Si nous dépensions autant d’énergie à réfléchir à de nouveaux instruments de pilotage de nos sociétés à partir d’enjeux de développement humain au lieu de créer en permanence des modèles mathématiques et financiers et des instruments de mesure quantitatifs pour pêtre plus « compétititfs » sans doute irions nous moins vite au casse pipe. Malheureusement la République des Grandes Ecoles marche aux chiffres et à la reproduction. (réflexion personnelle).
Le rapport de Patrick Viveret Reconsidérer la richesse peut se trouver ici: bit.ly/9ZUwez il fournit déjà de bonnes bases.
Avec les monnaies complémentaires , le but est de définir avec la communauté ses valeurs, la richesse, ce qui pour elle est créatrice de vivant, d'amélioration du bien-être et donc de revoir complètement ce que nous appelons la valeur traditionnelle, bref d'apporter d'autres indicateurs de richesse.
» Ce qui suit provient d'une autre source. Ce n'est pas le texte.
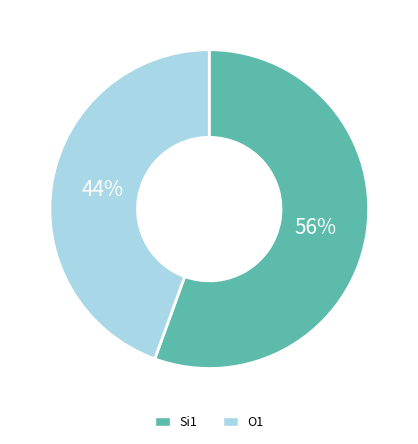

Count the number of slices in the pie.

2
Patrick Viveret parle de PIB, de PI-doux. Le collectif richesse/FAIR est essentiel dans ce sens.
Gapminder (www.gapminder.org ) permet de jouer à la visualisation d'autres critères que le simple PIB.
Je crois que cela devient visible par de plus en plus de citoyens et si la réponse ne vient pas d'en haut, à nous de nous unir pour créer nos systèmes qui respectent les valeurs de la vie, de la Terre et de l'Humain.
Je suis intéressé pour participer à votre colloque.